### EXTRAIT DU DOCUMENT
____
42. Les 185 Etats parties à la Convention de 1972 peuvent soumettre des propositions d’inscription de sites sur la liste du patrimoine mondial. Plus de 800 sites sont aujourd’hui inscrits. L’UNESCO encourage les Etats parties à proposer des candidatures, mais il ne peut pas obliger les gouvernements à nommer des sites ou à les inclure sur la liste indicative nationale.

Union européenne

43. Les participants à la Conférence de 2008 sur l’archéologie préventive ont exprimé l’avis que les instruments élaborés par le Conseil de l’Europe sous la forme de conventions devraient être transposés au sein de l’Union européenne, en particulier la Convention de La Valette. L’acquis du Conseil de l’Europe devrait donc également être pris en compte lors de l’utilisation des fonds communautaires structurels par les différents Etats membres. Les participants ont également signalé que de nombreux intervenants ne savaient même pas que ces mécanismes existaient. Il a été rappelé que les collaborateurs internationaux chargés de projets patrimoniaux sont tenus d’informer les divers acteurs que les différents mécanismes existants peuvent souvent être appliqués, y compris pour des projets ayant un impact sur le patrimoine archéologique (par exemple dans le cas de Roşia Montană, décrit ci-après).
44. Les fonds de la Communauté européenne sont utilisés au niveau régional ou, dans le cas de structures de gouvernance décentralisées, comme en Allemagne, à l’échelon des Länder. Toutefois, des principes communs mériteraient d’être élaborés pour encourager les Etats membres à prendre des décisions sur la base des modalités d’utilisation commune de ces fonds. Des principes conformes à la Convention d’Aarhus et à la Directive 2003/4/CE de l’Union européenne, qui imposent la mise en place de consultations publiques avec les communautés et les organisations de la société civile lorsque des projets d’aménagement sont susceptibles d’avoir un impact sur l’environnement et la qualité de la vie, pourraient être transposés pour s’appliquer à ceux qui ont un impact sur le patrimoine culturel.
____
### DONNÉES FOURNIES
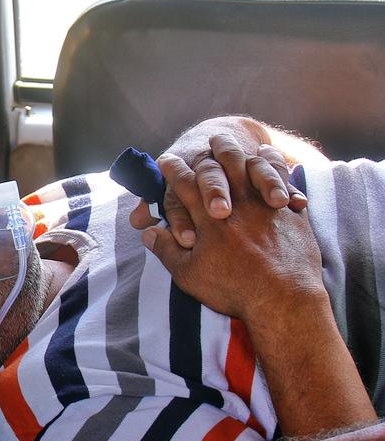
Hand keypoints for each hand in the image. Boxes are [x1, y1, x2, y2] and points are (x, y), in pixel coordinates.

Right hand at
____
### TRAVAIL DEMANDÉ
A. Combien de sites figurent aujourd'hui sur la liste du patrimoine mondial, selon l'extrait du document ?
B. Relevez toutes les conventions nommées dans l'extrait du document.
C. Prolongez l'extrait du document sur le patrimoine et les fonds européens à partir de sa dernière phrase.
Les lignes n'ont aucun rapport avec l'extrait du document.

### CORRIGÉ DE L'EXERCICE
A. Plus de 800 sites.

B. La Convention de 1972, la Convention de La Valette, la Convention d'Aarhus.

C.
45. Le Conseil de l’Europe et la Commission européenne organisent conjointement chaque année les «Journées européennes du patrimoine», une initiative lancée par le Conseil de l’Europe en 1991. Au cours de ces journées, de nouveaux éléments du patrimoine sont présentés et de nombreux sites et monuments sont ouverts au public, certains étant habituellement fermés. Les événements culturels mettent en valeur des techniques et des traditions locales, des réalisations architecturales et des travaux artistiques, mais l’objectif premier reste néanmoins de créer une harmonie entre les citoyens, malgré les différences culturelles et linguistiques. Les journées du patrimoine ne sont pas spécifiquement liées à l’archéologie mais elles jouent un rôle déterminant en ce qu’elles démontrent la valeur de la protection du patrimoine et les avantages potentiels qui pourraient en découler pour les villes et les régions.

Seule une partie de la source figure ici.